3. Aloo Gobi (Potato and Cauliflower Curry)

Ingredients:
- 2 cups potatoes, peeled and cubed
- 2 cups cauliflower florets
- 1 onion, finely chopped
- 2 tomatoes, finely chopped
- 1 tsp cumin seeds
- 1 tsp turmeric powder
- 1 tsp coriander powder
- 1 tsp garam masala
- 1/2 tsp red chili powder
- Salt to taste
- 2 tbsp oil
- Fresh coriander leaves for garnish
Method:
Heat oil in a pan and add cumin seeds. Once they splutter, sauté onions until translucent. Add tomatoes, turmeric powder, coriander powder, red chili powder, and salt, and cook until the tomatoes soften. Add potatoes and cauliflower, mixing well. Cover and cook on low heat for 15-20 minutes until the vegetables are tender.
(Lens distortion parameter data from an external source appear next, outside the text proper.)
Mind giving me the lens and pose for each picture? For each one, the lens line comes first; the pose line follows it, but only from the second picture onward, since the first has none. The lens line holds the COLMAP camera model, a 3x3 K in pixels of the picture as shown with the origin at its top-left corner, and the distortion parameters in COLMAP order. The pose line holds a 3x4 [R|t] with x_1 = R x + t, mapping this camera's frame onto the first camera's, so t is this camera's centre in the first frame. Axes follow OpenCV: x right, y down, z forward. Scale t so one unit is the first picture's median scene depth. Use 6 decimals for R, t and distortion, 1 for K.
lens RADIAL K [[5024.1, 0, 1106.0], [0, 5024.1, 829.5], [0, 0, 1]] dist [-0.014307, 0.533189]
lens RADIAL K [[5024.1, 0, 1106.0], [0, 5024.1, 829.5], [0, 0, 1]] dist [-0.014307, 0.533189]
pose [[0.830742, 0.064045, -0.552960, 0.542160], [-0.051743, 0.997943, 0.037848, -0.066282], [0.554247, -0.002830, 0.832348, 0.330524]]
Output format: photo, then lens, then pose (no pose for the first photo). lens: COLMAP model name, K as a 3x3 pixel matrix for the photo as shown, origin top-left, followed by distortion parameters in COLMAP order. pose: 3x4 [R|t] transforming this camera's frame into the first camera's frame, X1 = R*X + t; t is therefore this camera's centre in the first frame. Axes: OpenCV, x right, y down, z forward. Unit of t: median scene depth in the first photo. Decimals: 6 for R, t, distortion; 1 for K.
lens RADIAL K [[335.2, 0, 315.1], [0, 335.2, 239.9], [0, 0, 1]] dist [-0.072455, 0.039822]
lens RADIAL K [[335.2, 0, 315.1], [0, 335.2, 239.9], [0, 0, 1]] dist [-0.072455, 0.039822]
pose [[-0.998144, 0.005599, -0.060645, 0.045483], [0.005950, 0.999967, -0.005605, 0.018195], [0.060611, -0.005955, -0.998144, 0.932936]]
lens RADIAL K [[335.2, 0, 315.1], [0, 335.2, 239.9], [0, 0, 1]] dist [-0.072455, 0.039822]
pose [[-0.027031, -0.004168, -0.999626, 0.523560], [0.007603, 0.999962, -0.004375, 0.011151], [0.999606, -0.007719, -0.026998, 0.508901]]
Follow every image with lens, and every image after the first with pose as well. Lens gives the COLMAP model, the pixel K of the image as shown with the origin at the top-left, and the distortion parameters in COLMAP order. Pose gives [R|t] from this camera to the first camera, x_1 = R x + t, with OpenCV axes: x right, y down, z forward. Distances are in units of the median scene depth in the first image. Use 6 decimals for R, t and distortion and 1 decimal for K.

Stir in garam masala and cook for an additional 5 minutes. Garnish with fresh coriander and serve with chapati or rice.
4. Jeera Rice

Ingredients:
- 1 cup basmati rice, soaked for 30 minutes
- 1 tbsp cumin seeds
- 2 cups water
- 1 tbsp ghee or oil
- Salt to taste
Method:
Heat ghee or oil in a pan and add cumin seeds, letting them splutter. Add the soaked and drained basmati rice, sautéing for 2-3 minutes. Pour in 2 cups of water and season with salt. Bring to a boil, then reduce the heat to low, cover, and cook for 15-20 minutes until the rice is fully cooked and the water is absorbed. Fluff the rice with a fork before serving.
5. Raita (Yogurt Salad)

Ingredients:
- 1 cup plain yogurt
- 1 cucumber, finely chopped
- 1 tomato, finely chopped
- 1/2 onion, finely chopped
- 1 green chili, finely chopped (optional)
- 1/2 tsp cumin powder
- 1/2 tsp black salt
- 1/2 tsp regular salt
- Fresh coriander leaves for garnish
Method:
Whisk the plain yogurt until smooth. Add cucumber, tomato, onion, and green chili if desired. Mix in cumin powder, black salt, and regular salt. Garnish with fresh coriander and serve chilled. This refreshing side dish perfectly complements the rich flavors of the main courses.